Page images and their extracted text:
"""

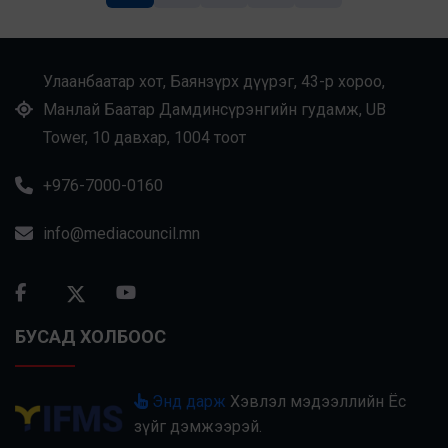
Улаанбаатар хот, Баянзүрх дүүрэг, 43-р хороо,
Манлай Баатар Дамдинсүрэнгийн гудамж, UB
Tower, 10 давхар, 1004 тоот
+976-7000-0160
info@mediacouncil.mn
БУСАД ХОЛБООС
Энд дарж
Хэвлэл мэдээллийн Ёс
зүйг дэмжээрэй.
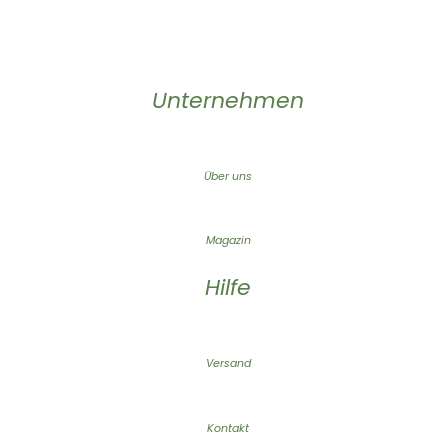
Unternehmen
Über uns
Magazin
Hilfe
Versand
Kontakt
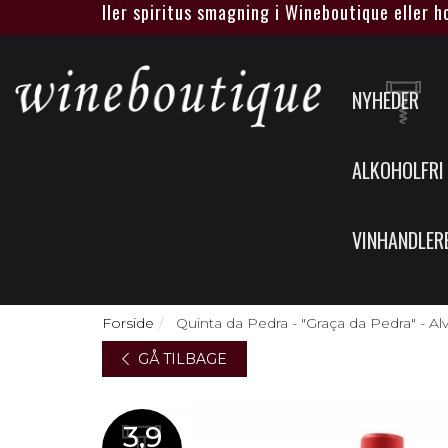
egen vin eller spiritus smagning i Wineboutique eller hos je
NYHEDER
ALKOHOLFRI
VINHANDLER
Forside
Quinta da Pedra - "Graça da Pedra" - Al
GÅ TILBAGE
3,9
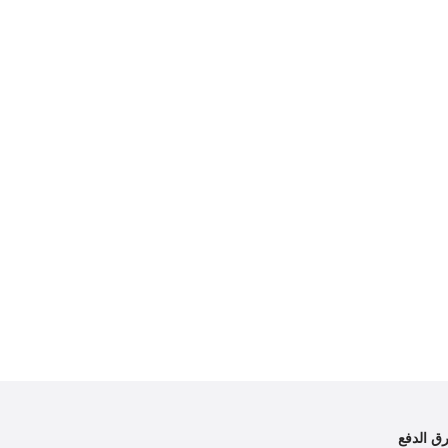
ق الدفع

"""

Reproduce the text read from every one of the records above, line for line and without any changes, and leave the pictures out of your answer.

Улаанбаатар хот, Баянзүрх дүүрэг, 43-р хороо,
Манлай Баатар Дамдинсүрэнгийн гудамж, UB
Tower, 10 давхар, 1004 тоот
+976-7000-0160
info@mediacouncil.mn
БУСАД ХОЛБООС
Энд дарж
Хэвлэл мэдээллийн Ёс
зүйг дэмжээрэй.
Unternehmen
Über uns
Magazin
Hilfe
Versand
Kontakt
egen vin eller spiritus smagning i Wineboutique eller hos je
NYHEDER
ALKOHOLFRI
VINHANDLER
Forside
Quinta da Pedra - "Graça da Pedra" - Al
GÅ TILBAGE
3,9
ق الدفع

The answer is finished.